Corporate Australia may soon have access to an expanded pipeline of women with board experience, following a new initiative announced today that aims to help women get on their first government board.
Speaking at a CEDA Women in Leadership lunch in Adelaide, the Minister for Finance Penny Wong said the new Women on Boards Network will help build connections between potential board candidates and government, with an aim to ‘spring” women onto their first board.
“One of the obstacles confronted by women across all sectors is that prior board experience is often required for appointments,” Wong said.
“With women holding so few board positions across the country, this practice amounts to a structural impediment.”
Supported by the Department of Finance and Deregulation and the Office for Women, Wong said she will be calling on business leaders, advocate groups and stakeholders to get involved in the network, before formerly launching the initiative later this year.

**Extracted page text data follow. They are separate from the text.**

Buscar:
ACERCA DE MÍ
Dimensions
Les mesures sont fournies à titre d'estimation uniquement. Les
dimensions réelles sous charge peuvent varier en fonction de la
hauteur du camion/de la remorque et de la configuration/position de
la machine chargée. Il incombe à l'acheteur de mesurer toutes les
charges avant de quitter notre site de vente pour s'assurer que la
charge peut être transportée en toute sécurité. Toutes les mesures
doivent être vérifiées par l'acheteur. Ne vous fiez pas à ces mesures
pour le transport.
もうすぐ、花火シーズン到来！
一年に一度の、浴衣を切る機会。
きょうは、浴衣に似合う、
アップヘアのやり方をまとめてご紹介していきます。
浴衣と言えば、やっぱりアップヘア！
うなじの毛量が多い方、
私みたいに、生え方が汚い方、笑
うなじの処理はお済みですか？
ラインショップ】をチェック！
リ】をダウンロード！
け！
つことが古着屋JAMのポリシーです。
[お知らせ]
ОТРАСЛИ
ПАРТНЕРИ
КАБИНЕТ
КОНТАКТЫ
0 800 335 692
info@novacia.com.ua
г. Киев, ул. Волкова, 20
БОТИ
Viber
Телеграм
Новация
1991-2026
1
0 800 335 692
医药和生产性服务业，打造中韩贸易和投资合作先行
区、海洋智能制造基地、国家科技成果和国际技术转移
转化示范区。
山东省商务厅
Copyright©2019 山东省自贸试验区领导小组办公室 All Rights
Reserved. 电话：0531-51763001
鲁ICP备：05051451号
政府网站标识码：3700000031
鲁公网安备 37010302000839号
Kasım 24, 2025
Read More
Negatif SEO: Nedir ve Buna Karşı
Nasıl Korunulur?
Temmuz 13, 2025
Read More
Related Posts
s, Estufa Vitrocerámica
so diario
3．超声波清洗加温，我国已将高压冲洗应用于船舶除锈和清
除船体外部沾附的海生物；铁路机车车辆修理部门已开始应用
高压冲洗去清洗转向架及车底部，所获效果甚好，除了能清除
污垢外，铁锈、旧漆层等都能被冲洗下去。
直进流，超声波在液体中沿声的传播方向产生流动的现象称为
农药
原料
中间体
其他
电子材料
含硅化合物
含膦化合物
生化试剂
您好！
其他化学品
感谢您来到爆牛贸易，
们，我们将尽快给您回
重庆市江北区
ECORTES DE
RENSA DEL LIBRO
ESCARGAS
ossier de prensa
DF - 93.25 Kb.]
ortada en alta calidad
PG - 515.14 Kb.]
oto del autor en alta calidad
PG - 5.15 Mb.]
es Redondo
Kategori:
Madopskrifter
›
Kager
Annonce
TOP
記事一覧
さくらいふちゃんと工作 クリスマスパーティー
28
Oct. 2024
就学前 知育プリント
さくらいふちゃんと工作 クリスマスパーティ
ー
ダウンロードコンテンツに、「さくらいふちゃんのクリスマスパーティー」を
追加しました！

She added that although Australian Government boards were on track to reach their target of 40% female representation by 2015, finding female candidates to fill such positions was difficult.
“We find that it is often the same candidates being put forward time and time again,” she said.
“This is not to say they aren’t well-qualified for these roles – of course not – but we often struggle to identify the many more talented women we all know are out there.”
Wong said that for boards in the public and private sector, diversity is not simply an issue of representation.
“It is an issue of ability … If we’re not fully utilising the capacity and talents of over half of the population, then we’re holding ourselves back.”